Ein zarter Hauch von Freiheit

Endlich wieder Freiheit. Danach sehnen sich wohl die meisten Menschen zur Zeit. Ein kleines bisschen davon war schon am letzten Wochenende zu spüren. Doch werden wir zu gierig, könnte das düstere Folgen für uns alle haben. Von Laura Kingston 

Ich merke ein Kribbeln im Bauch, als ich heute zur Arbeit radle. Die Kombi aus neuem Fahrrad und Sonne löst ein Gefühl in mir aus, das ich seit Wochen nicht mehr gespürt habe: Freiheit. Schon am Wochenende schien sich die Freiheit nach und nach zurückzumelden: in den Parks, an den Seen, überall, wo sich die Menschen mit anderen - manchmal mit mehr, manchmal weniger Mindestabstand - getroffen haben.

Bekommen wir jetzt die Quittung dafür?

1. Was vom Tag bleibt

#Reproduktionszahl. Dieser Hashtag trendet auf Twitter, als ich – auf der Arbeit angekommen – auf meinen Bildschirm starre.
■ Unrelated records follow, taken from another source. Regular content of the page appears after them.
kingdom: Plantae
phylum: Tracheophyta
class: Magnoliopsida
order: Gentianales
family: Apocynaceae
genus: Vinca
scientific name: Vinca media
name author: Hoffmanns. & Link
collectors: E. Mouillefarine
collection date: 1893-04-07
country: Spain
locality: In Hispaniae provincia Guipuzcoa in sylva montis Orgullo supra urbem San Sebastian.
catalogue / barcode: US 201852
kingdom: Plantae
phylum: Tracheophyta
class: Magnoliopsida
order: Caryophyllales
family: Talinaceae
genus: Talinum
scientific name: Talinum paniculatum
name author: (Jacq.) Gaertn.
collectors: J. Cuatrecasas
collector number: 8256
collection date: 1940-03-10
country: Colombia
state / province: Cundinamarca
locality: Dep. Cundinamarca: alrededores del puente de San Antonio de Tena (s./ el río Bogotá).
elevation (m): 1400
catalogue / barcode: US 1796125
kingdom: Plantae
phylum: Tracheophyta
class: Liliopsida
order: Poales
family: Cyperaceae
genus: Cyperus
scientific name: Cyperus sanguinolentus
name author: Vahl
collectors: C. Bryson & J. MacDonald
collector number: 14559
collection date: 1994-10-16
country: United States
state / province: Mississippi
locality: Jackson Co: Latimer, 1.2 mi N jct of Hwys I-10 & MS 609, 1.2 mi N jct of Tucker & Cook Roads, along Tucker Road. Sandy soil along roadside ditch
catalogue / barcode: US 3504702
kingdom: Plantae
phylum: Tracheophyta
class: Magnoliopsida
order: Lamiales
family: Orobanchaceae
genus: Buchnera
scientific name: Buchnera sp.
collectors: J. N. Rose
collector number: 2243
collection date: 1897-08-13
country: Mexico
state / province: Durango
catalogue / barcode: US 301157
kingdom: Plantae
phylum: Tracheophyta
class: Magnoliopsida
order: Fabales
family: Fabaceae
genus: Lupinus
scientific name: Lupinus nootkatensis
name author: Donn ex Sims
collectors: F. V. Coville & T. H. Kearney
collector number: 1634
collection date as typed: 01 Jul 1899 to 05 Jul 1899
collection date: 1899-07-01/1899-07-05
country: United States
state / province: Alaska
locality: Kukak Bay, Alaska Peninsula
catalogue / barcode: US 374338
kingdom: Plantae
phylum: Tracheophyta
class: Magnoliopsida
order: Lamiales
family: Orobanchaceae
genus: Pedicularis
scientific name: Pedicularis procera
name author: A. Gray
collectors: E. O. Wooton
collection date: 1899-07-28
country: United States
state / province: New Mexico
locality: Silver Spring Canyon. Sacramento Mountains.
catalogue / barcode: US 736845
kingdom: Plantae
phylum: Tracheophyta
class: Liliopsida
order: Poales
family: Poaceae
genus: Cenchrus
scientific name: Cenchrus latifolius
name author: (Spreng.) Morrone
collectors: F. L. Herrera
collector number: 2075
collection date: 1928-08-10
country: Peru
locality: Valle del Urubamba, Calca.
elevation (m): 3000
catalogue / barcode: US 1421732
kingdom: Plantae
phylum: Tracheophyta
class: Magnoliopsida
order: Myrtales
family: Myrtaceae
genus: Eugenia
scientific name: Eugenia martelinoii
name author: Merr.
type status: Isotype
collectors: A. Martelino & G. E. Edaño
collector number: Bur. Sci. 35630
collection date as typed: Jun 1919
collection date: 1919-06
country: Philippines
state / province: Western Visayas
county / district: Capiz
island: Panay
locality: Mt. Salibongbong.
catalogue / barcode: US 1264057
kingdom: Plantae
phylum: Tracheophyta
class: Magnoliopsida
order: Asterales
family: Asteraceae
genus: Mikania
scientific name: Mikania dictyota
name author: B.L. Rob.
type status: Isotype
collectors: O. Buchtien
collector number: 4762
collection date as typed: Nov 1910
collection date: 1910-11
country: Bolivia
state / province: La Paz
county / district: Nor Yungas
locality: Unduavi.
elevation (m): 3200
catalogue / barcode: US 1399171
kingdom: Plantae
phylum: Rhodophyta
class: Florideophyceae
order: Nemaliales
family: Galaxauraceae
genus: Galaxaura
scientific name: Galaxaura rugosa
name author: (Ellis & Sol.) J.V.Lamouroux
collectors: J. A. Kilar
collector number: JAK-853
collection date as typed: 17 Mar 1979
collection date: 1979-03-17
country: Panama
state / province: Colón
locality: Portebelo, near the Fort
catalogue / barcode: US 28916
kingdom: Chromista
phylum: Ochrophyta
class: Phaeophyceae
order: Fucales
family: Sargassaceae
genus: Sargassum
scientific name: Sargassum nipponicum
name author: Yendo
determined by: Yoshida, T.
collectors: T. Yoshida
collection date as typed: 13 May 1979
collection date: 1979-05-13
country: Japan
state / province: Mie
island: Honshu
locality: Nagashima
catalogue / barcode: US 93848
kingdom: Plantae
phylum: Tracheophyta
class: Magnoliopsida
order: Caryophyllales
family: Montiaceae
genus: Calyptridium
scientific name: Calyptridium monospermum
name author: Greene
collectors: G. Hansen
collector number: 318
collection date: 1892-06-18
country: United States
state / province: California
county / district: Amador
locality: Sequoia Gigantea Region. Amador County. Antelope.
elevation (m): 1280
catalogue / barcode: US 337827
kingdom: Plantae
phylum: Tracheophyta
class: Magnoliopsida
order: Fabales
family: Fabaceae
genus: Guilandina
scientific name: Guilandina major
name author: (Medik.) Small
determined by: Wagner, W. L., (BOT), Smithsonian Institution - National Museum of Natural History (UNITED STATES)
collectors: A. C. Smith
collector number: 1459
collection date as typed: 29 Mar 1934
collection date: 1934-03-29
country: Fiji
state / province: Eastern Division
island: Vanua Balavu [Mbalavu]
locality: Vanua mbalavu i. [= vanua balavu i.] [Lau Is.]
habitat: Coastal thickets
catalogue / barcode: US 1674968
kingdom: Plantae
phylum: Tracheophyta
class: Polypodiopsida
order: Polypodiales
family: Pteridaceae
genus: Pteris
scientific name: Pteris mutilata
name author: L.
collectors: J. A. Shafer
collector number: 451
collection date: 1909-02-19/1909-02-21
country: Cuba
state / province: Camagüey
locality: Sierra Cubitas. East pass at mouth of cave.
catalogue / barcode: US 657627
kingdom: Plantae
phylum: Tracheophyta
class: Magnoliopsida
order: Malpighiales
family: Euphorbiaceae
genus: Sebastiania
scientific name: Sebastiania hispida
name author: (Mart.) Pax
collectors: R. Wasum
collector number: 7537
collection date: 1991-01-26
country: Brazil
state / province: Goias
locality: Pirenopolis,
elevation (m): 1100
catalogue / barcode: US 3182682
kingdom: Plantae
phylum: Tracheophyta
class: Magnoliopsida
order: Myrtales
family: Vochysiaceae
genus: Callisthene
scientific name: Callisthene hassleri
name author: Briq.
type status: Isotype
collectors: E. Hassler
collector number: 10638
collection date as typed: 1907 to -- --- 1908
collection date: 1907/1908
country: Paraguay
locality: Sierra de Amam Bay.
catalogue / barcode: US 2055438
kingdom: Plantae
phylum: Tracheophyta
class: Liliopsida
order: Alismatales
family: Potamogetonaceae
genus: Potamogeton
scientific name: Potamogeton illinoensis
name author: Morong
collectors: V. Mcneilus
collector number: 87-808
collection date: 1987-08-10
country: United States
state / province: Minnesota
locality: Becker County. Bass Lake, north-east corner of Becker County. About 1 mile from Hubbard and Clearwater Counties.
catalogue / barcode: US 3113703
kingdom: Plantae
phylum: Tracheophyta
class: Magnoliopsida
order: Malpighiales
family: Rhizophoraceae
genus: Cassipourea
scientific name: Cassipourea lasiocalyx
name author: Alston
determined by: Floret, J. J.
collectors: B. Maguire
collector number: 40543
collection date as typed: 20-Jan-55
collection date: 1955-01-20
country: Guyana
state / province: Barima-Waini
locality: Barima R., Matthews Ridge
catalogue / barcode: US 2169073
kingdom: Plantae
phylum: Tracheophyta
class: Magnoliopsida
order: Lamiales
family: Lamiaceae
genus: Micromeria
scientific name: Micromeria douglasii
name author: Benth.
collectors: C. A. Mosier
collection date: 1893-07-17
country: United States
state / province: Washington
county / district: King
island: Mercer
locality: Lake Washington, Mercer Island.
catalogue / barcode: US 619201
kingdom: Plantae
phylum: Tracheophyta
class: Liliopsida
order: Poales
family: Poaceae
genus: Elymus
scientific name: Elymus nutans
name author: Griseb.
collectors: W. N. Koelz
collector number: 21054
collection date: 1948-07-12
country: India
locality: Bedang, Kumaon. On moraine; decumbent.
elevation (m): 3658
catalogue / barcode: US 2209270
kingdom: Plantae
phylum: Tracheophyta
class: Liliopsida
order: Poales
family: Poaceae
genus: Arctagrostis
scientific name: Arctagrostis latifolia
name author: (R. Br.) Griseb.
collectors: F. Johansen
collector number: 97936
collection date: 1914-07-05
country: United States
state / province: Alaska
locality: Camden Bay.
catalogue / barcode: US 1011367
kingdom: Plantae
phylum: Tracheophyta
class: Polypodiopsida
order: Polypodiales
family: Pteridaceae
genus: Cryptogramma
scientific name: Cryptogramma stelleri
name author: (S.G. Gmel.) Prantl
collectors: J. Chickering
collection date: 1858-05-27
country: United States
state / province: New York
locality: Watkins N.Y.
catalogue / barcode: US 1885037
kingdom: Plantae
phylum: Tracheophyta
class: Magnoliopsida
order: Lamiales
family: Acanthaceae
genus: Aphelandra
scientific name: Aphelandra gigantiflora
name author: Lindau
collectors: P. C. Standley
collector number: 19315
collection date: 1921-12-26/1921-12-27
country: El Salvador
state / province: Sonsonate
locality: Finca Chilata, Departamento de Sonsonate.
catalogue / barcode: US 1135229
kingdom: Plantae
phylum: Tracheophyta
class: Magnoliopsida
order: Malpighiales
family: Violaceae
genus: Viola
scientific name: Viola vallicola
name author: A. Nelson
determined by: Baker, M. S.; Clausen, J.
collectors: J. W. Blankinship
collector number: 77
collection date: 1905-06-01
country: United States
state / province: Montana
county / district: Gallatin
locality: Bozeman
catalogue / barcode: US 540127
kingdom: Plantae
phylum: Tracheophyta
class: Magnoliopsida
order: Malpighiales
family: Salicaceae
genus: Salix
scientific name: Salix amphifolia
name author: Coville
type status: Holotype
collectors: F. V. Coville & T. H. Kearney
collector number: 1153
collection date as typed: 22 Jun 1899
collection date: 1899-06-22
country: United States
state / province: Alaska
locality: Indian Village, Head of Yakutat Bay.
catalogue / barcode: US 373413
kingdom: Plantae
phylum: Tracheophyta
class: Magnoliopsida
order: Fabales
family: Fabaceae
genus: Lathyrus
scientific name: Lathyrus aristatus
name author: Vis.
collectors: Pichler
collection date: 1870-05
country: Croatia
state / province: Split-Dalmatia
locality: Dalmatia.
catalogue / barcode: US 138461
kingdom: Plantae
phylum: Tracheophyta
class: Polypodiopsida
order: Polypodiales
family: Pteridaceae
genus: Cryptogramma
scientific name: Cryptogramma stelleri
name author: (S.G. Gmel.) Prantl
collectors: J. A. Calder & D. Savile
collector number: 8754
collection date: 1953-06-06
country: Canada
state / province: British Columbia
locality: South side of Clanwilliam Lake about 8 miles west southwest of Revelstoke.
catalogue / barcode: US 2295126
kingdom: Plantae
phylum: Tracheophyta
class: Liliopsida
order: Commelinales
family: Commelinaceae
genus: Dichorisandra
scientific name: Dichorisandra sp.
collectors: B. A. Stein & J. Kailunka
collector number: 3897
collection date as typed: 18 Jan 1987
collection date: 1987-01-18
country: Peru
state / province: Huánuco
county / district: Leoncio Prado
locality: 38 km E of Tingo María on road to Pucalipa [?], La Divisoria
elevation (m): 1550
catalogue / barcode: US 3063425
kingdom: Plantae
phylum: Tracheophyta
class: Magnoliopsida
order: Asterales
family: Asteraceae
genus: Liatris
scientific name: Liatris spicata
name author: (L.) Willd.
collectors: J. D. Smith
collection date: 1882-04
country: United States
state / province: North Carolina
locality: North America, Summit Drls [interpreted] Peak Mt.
Viele hämische Tweets kommentieren die Steigerung der Ansteckungszahl, die Rede ist schon von Lockdown Nummer 2. Die Reproduktionszahl gibt an, wie viele Menschen durchschnittlich durch eine Corona-positive Person angesteckt werden. Laut Robert-Koch-Institut liegt diese Zahl am Dienstag bei 0,9.

Wissenschaftler hatten vor einem Wiederansteigen des Werts über 1 gewarnt. Das RKI schreibt dazu: "Gelingt das dauerhafte Niedrighalten der Reproduktionszahl unter 1 nicht, so setzt sich der anfängliche exponentielle Anstieg wieder fort." Am Dienstagvormittag noch sprach das RKI von einer 1.

Vielleicht sollten wir uns nicht zu sehr an das neu erblühende Gefühl von Freiheit gewöhnen. Was ein temporärer Lockdown leisten kann und was nicht, können Sie hier nochmal nachlesen.

2. Abschalten

Kino ist – eigentlich – eine ganz hervorragende Aktivität, um die Realität für einen Moment auszublenden. Allerdings verbieten sich Abende im Kino zur Zeit, gerade wegen der Realität. Wer schon mal das halb angesabberte Popcorn vom Nachbarn von seinem Schoß aufgesammelt hat, versteht gut, warum. Die Corona-Pandemie trifft gerade kleinere Programmkinos in Berlin hart. Und deshalb gibt es einen Spendenaufruf [startnext.com] mit dem Namen "Fortsetzung: Folgt" an alle, die nach Corona mehr als nur Netflix sehen und die Berliner Kinolandschaft retten wollen.  

Wer ich bin

Ein Dorfei in der Großstadt. Laura Kingston ist eine klassiche Neuberlinerin. Hergekommen, um was zu erleben. Geblieben, weil es spannender eben auch nicht mehr wird. Vier Wochen lang saß sie in Quarantäne fest in ihrer Fünfer-WG. Jetzt ist sie wieder als Reporterin in Berlin und Brandenburg unterwegs (natürlich mit Mundschutz und Sicherheitsabstand) und erzählt hier im Absacker, wer oder was ihr dabei begegnet.  

3. Und, wie geht's?

 "Endlich wieder gut", sagt Christiane E. aus Wandlitz. Fünf Wochen konnte sie ihre Enkelkinder gar nicht sehen. Die beiden Jungs (drei und fünf Jahre alt) leben in einer Wohngruppe der Kinder- und Jugendhilfe. Vom 18. März an durften die beiden wegen der Corona-Kontaktbeschränkung weder Oma noch Mutter sehen. "Das reißt einem den Boden unter den Füßen weg. Ich war zwei Tage später richtig krank", erzählt E. am Telefon.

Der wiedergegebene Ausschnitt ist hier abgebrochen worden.